Over the next few years, Saturn came onto the market as a successful division. It had unprecedented employee satisfaction, unprecedented loyalty for an American car brand, and unprecedented support by its new dealers. But what Saturn did NOT have was the support of GM. Nor even the union that helped create it. As the Newsweek article further details, inside GM there was no support for Saturn outside the Chairman's office. Management continually pushed the corporation to rob Saturn of resources, and even shut down the new division. Meanwhile, a new union leader took over the UAW, and he pushed for changing work rules back to the previous, contentious and frustrating relationship. To which GM quickly agreed preferring consistency over something that worked better.
Although Chairman Smith was dramatic in creating Saturn, he did not Disrupt GM. He never challenged the other division heads to recognize that they could not succeed with old practices. Chairman Smith never moved to place an EDS leader in a top position. In fact, to the contrary, he went along with special action to repurchase the GM shares traded to Ross Perot and remove him from the Board, on the basis that Mr. Perot was too Disruptive to GM. The very benefits Mr. Smith desired was epitomized in Mr. Perot, who pushed hard for big changes in GM management practices. But Mr. Smith was unwilling to actually Disrupt the history and hierarchy of GM. And the same was true for Hughes leadership. Instead of taking action to put a Hughes executive in charge of GM, to lead the way for change, GM leaders were backwatered and ignored in the halls of Detroit.
When you are unwilling to Disrupt, desired changes never "stick." Even with all the resources of the GM Chairman's office, without Disruption the Locked-In GM organization was more powerful and even better resourced. What was supposed to be White Space which would change GM made no difference, because GM was not Disrupted. So the organization kept Defending & Extending its Success Formula created in the 1940s. It didn't take long for the un-disrupted GM leaders to sell of both EDS and Hughes, using the profits to subsize the car business. And they converted Saturn into nothing more than another faceplate on just another GM car – nothing special at all – and widely despised by leaders who always felt Saturn had operated outside the Success Formula so needed to be closed.

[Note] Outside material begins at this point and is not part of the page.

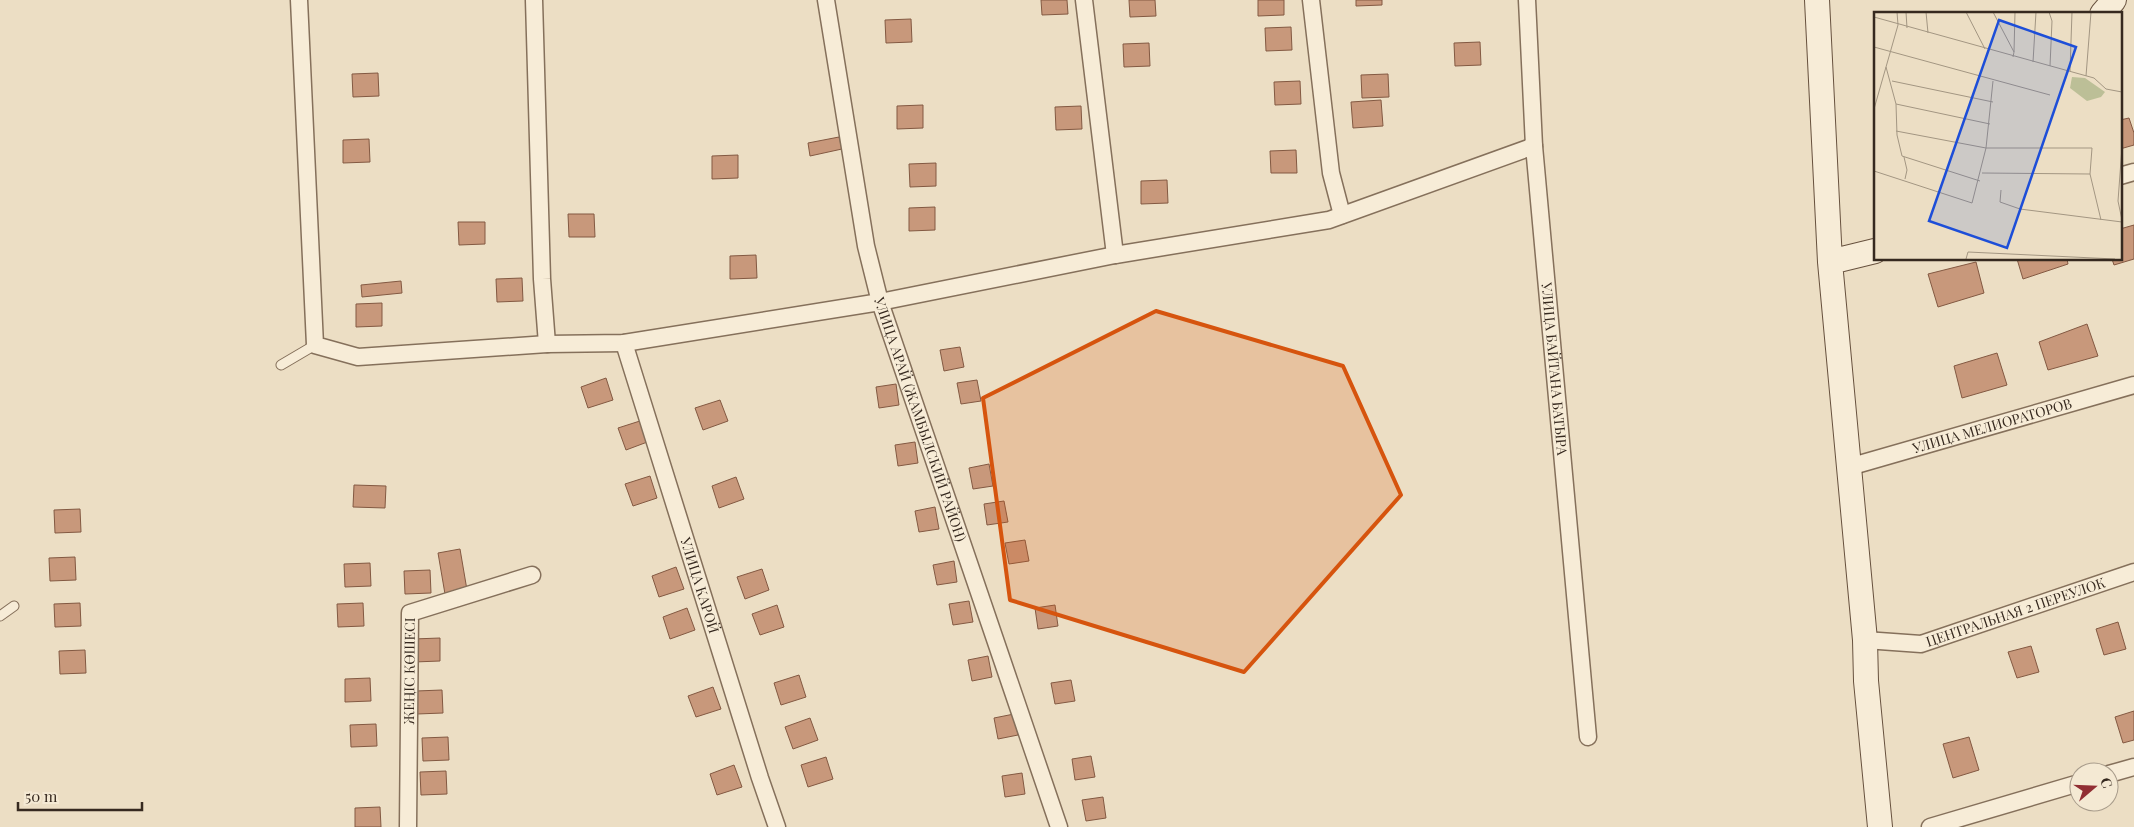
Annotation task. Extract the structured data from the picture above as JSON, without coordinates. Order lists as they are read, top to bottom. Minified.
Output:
{"streets":{"street":["УЛИЦА БАЙТАНА БАТЫРА","УЛИЦА АРАЙ (ЖАМБЫЛСКИЙ РАЙОН)","УЛИЦА МЕЛИОРАТОРОВ","УЛИЦА КАРОЙ","ЦЕНТРАЛЬНАЯ 2 ПЕРЕУЛОК","ЖЕҢІС КӨШЕСІ"]},"scale_bar":"50 m","north":"right"}
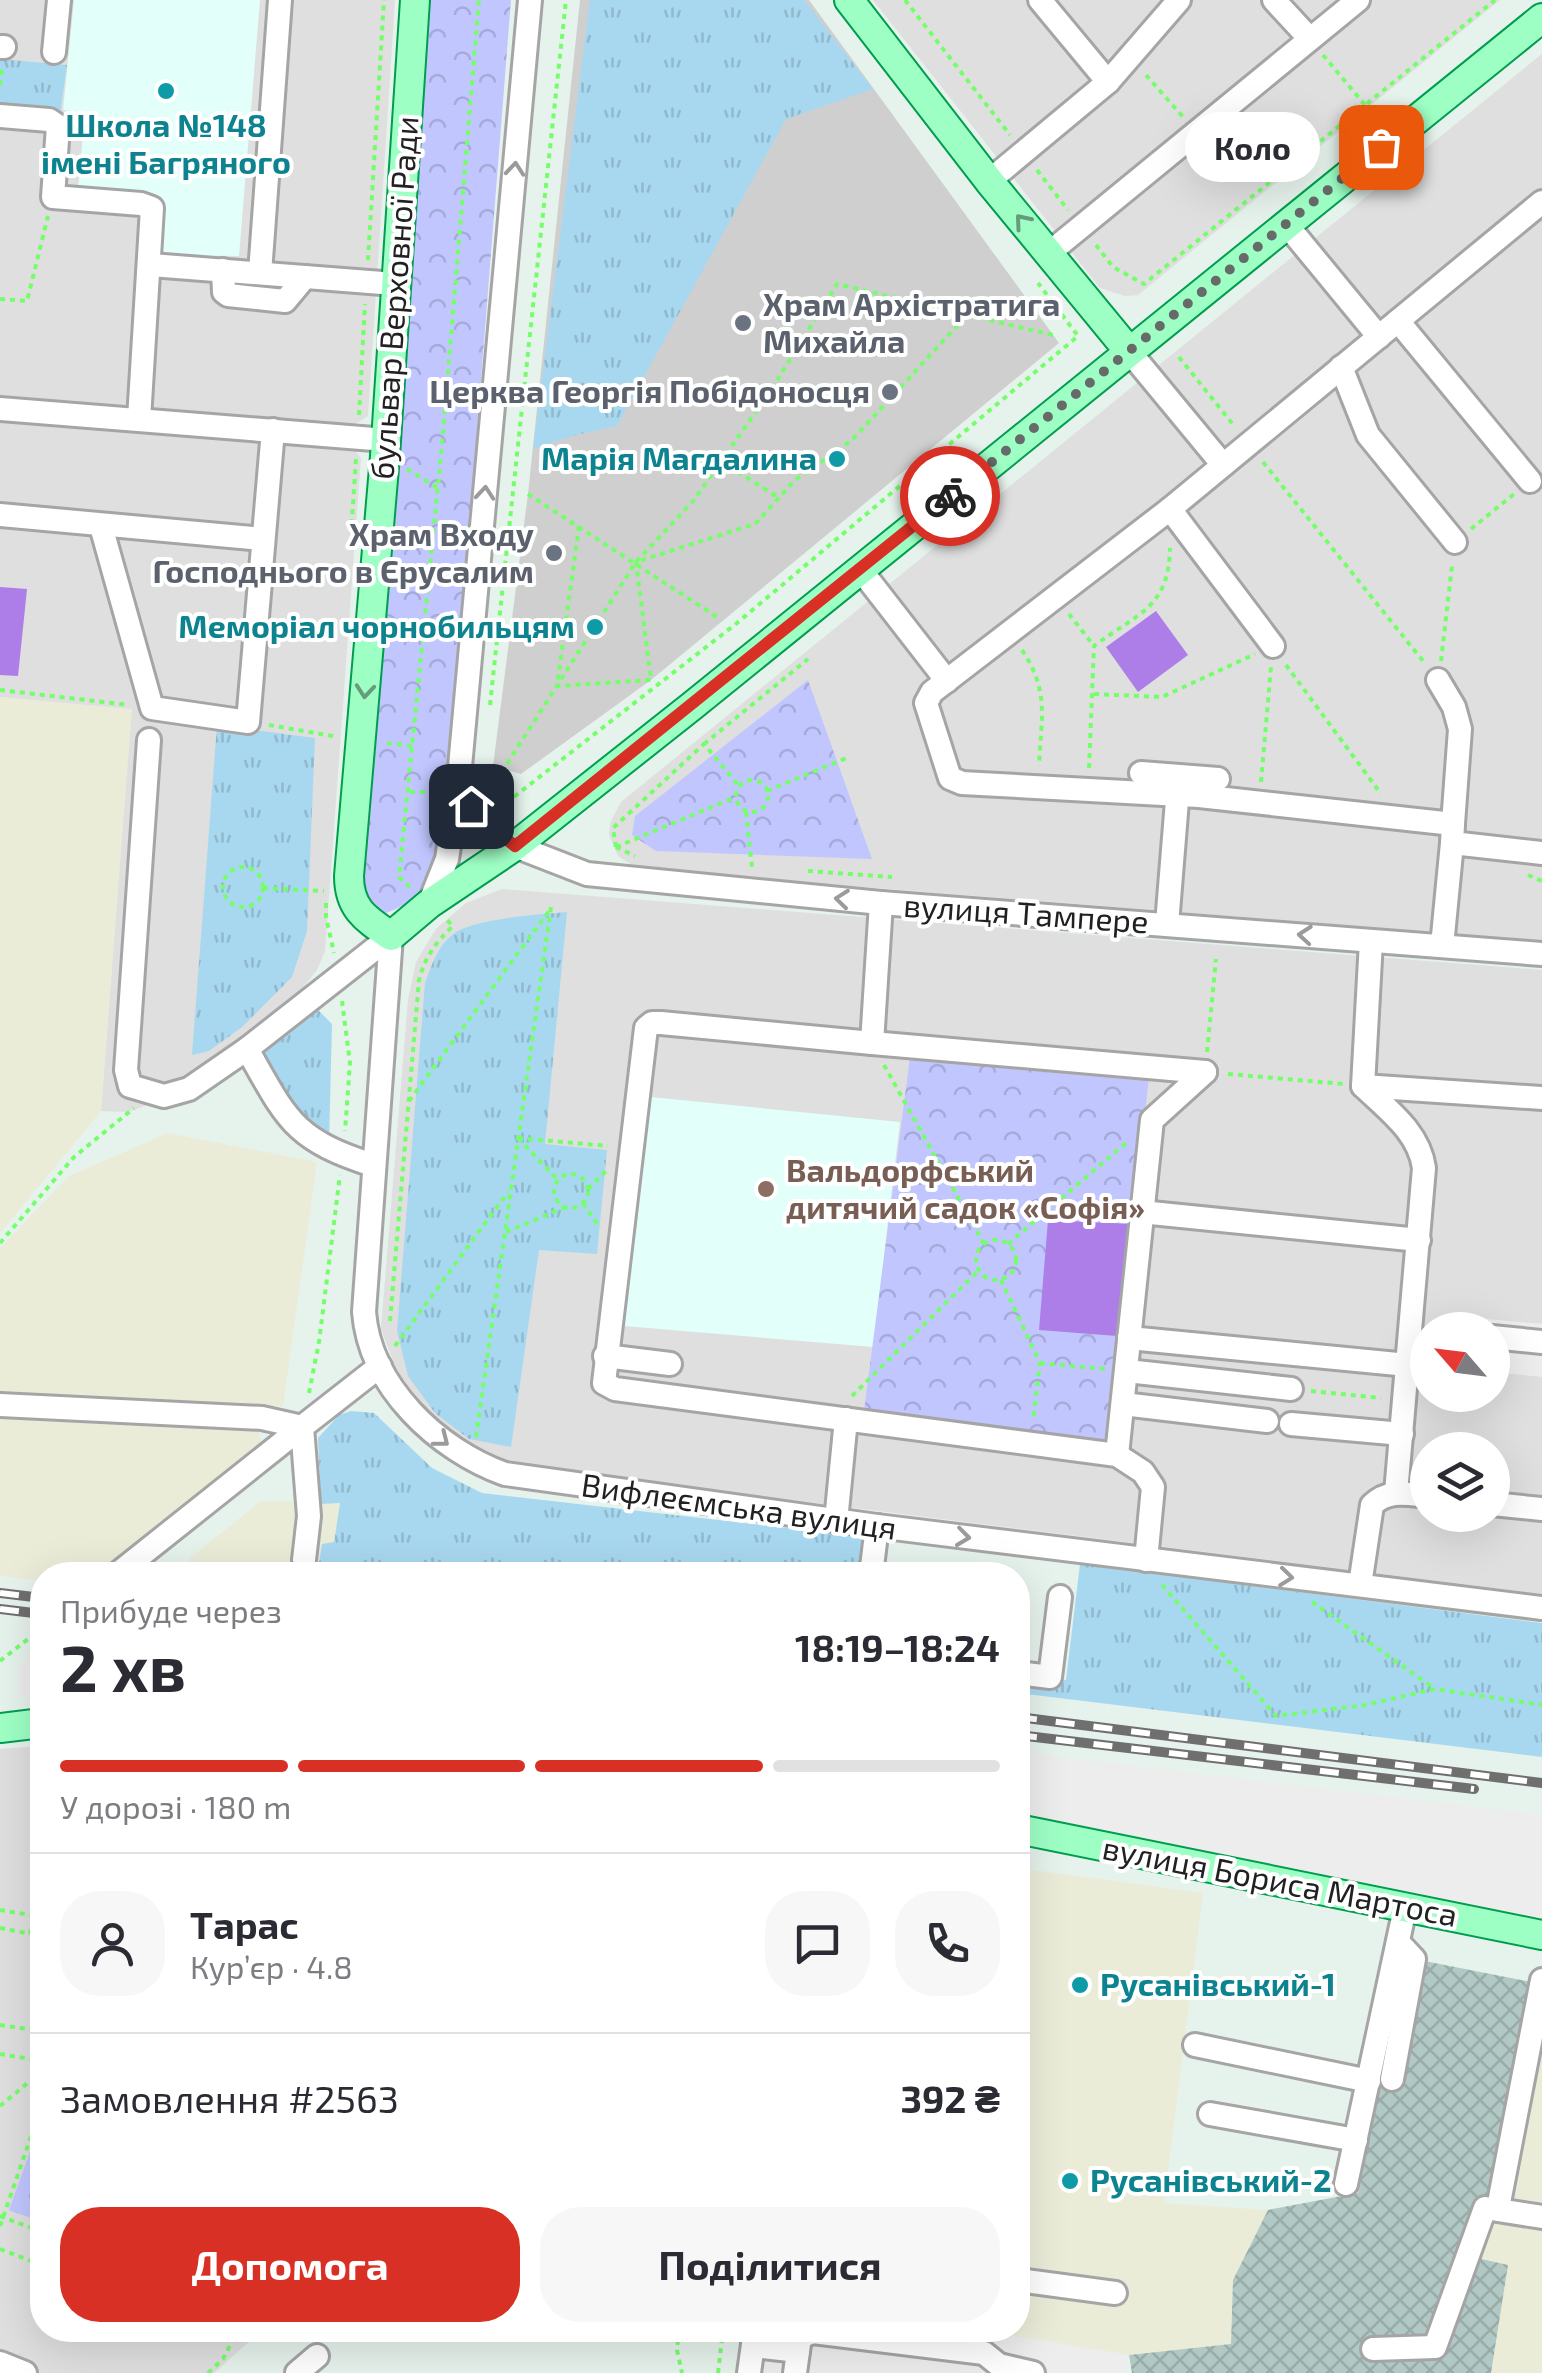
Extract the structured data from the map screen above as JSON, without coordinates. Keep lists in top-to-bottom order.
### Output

Now the Chairman of GM that asked for billions of taxpayer money to save the company, Mr. Wagoner, has been fired. His approach continued to be pushing the same old Success Formula that is so obviously out of step with current market needs. So the banker of last resort asked for him to leave. Which is not so out of the ordinary. Any executive that would ask for investment in the dire straights of GM would expect the investors to make changes in the executive suite. It happens all the time. But the problem seems to be that after pushing Mr. Wagoner out, the U.S. government representatives as bankers haven't proposed a new slate.
The only way to "save" GM will require a wholesale restructuring of the company. Never have so many forces worked so hard to preserve an out of date Success Formula – from management to unions to vendors. It will take somebody of great will, and uncommon acumen, to kill off Chevrolet and the out-of-date parts of GM that simply have no future value. Because now, even more than in the 1980s, what GM needs is an enormous Disruption. Something that will cause the company, from the executive suite to the factory floor, to stop and say "wow, things really are going to be different around here." Only after that sort of Disruption will White Space be able to develop a new future for GM. As we've already seen, trying to do "more of the same" without an enormous Disruption will not save GM - in fact will not even substantially change it.